El tercer y último día de la Trilogía de las fiestas de Moros y Cristianos de Alcoy está marcado por las batallas de arcabucería entre ambos bandos y el intenso olor a pólvora. Sin embargo, estas contiendas, la de la mañana y la de la tarde, no se entenderían sin las Embajadas, actos en los que el representante de las huestes de la media luna y el de los defensores de la cruz protagonizan unos enfrentamientos dialécticos repletos de dramatismo que, sin lugar a dudas, se convierten en uno de los momentos cumbres de la jornada.

El día del Alardo es todo él una recreación de la batalla que en 1276 enfrentó a las tropas cristianas con las comandadas por el caudillo árabe Al-Azarq. Y como en cualquier representación que se precie, el género teatral no puede faltar a la cita.

A las diez en punto de la mañana un jinete moro desciende por la calle San Nicolás en dirección al castillo portando un mensaje en el que insta a los cristianos a rendir la plaza. La única respuesta, aunque sin duda contundente, se la da el capitán de los defensores de la cruz, que rompe en mil pedazos la misiva. Indignado por tal reacción, el mensajero emprende con su caballo una rápida carrera en busca de los suyos, entre los aplausos y los vítores del publico.

Media hora después, llega hasta los pies de la fortaleza el embajador moro, encarnado por Juan Javier Gisbert, con el objetivo, esta vez sí, de lograr la posesión de la villa por la vía dialéctica.
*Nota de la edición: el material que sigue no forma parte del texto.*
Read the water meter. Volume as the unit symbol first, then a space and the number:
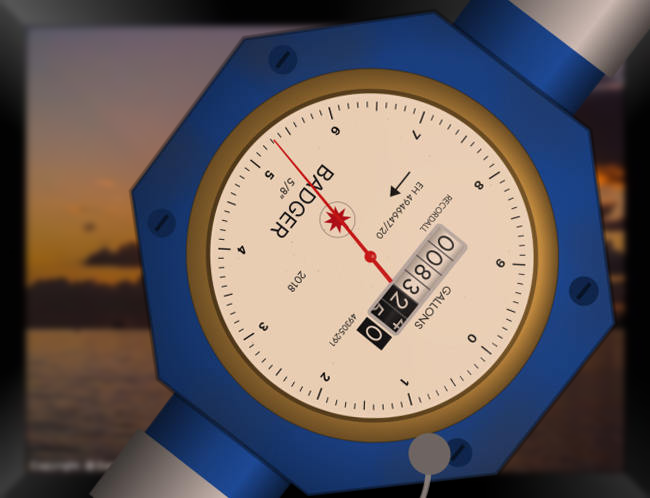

Antes de proclamar su embajada, y en un ejercicio de autoconvencimiento, el representante de las tropas musulmanas le pide a Alá que otorgue energía a sus palabras para convencer a los cristianos «y eviten que se haga de sus vidas y hacienda un estrago». Tras exigir al centinela del castillo la presencia del comandante de la cruz, le reclama que entregue la villa a Al-Azraq, con la promesa de que «en él encontraréis no un vil tirano, sino un conquistador y rey benigno».

El capitán, sin embargo, le replica que «mucho prometes ahora, más nada cumplirás llegada la hora», instando a su embajador, Ricard Sanz, a contestar. Éste, en un tono agresivo, deja claro que «nunca el cristiano tuvo la villanía de entregar los castillos y las plazas, sorprendido de dichos y amenazas», lo que despierta la indignación de su adversario, que tras ver despreciada su oferta advierte que «sobre vosotros, al instante mismo, va a caer el rigor del rey mi amo».

El diálogo, con tintes cada vez de mayor dramatismo, va subiendo en intensidad, hasta conducir al inevitable enfrentamiento bélico. Al grito de «¡Viva Al-Azraq! Tomemos el castillo» por parte del moro, y «Per Sant Jordi i Aragó, a defensar la fé de Jesucrist!», por parte del cristiano, empiezan a sonar los primeros arcabuces.

La situación se repite por la tarde pero a la inversa, siendo los cristianos los que dan la Embajada para recuperar la fortaleza, con idéntico resultado.

Después, al final de cada batalla, llegará la lucha con espadas a los pies del castillo. Cabe resaltar que este año sonaron por megafonía antes de cada Embajada las fanfarrias compuestas a tal efecto por José María Valls. Los embajadores, además, estrenaron espadas.